The answer is an exact repeat of the entries below, with the pictures omitted.

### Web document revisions
::::::::::
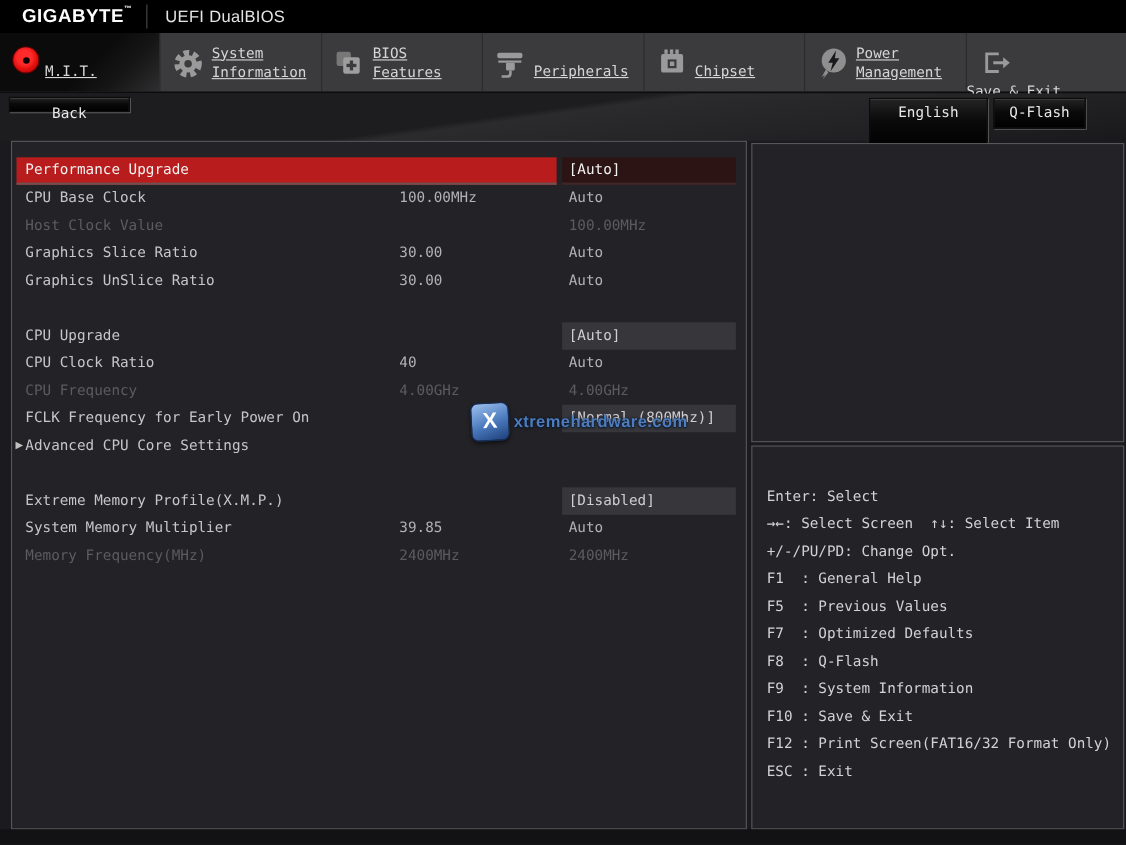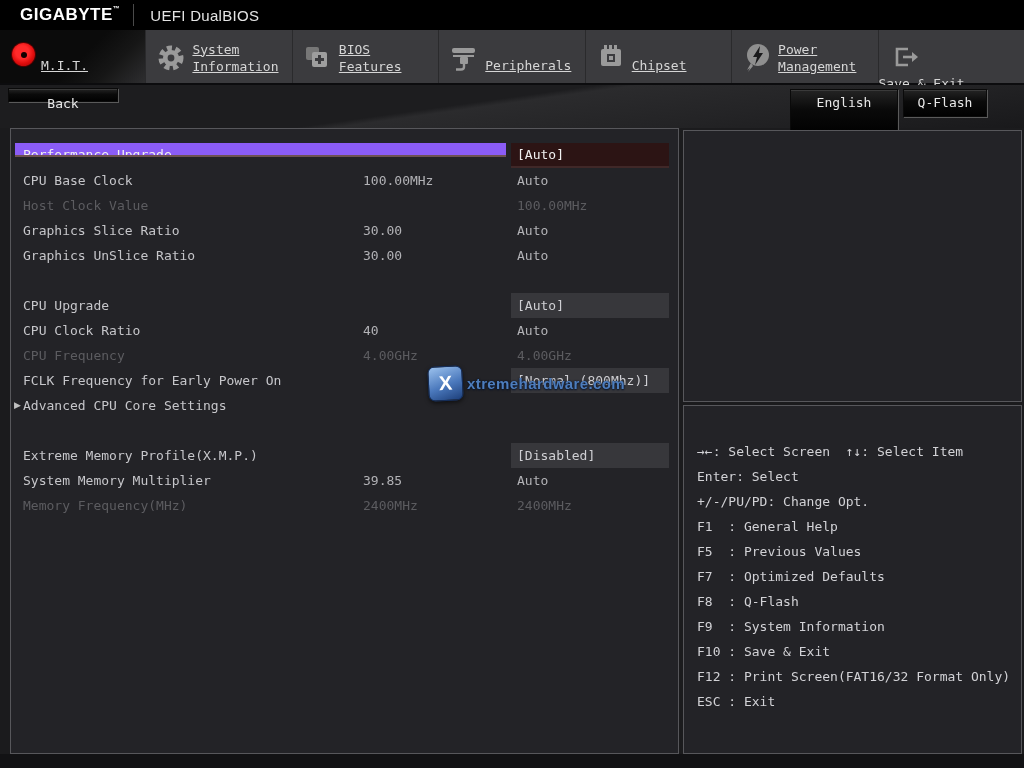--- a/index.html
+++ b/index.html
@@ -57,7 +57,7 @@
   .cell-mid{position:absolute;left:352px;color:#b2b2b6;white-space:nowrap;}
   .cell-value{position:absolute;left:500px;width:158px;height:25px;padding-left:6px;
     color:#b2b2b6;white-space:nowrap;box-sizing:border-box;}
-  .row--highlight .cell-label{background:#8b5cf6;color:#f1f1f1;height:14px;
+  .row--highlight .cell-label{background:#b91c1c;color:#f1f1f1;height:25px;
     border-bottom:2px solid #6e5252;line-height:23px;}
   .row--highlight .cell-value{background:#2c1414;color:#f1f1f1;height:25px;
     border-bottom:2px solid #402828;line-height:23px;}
::::::::::
### Response area
--- a/index.html
+++ b/index.html
@@ -57,7 +57,7 @@
   .cell-mid{position:absolute;left:352px;color:#b2b2b6;white-space:nowrap;}
   .cell-value{position:absolute;left:500px;width:158px;height:25px;padding-left:6px;
     color:#b2b2b6;white-space:nowrap;box-sizing:border-box;}
-  .row--highlight .cell-label{background:#8b5cf6;color:#f1f1f1;height:14px;
+  .row--highlight .cell-label{background:#b91c1c;color:#f1f1f1;height:25px;
     border-bottom:2px solid #6e5252;line-height:23px;}
   .row--highlight .cell-value{background:#2c1414;color:#f1f1f1;height:25px;
     border-bottom:2px solid #402828;line-height:23px;}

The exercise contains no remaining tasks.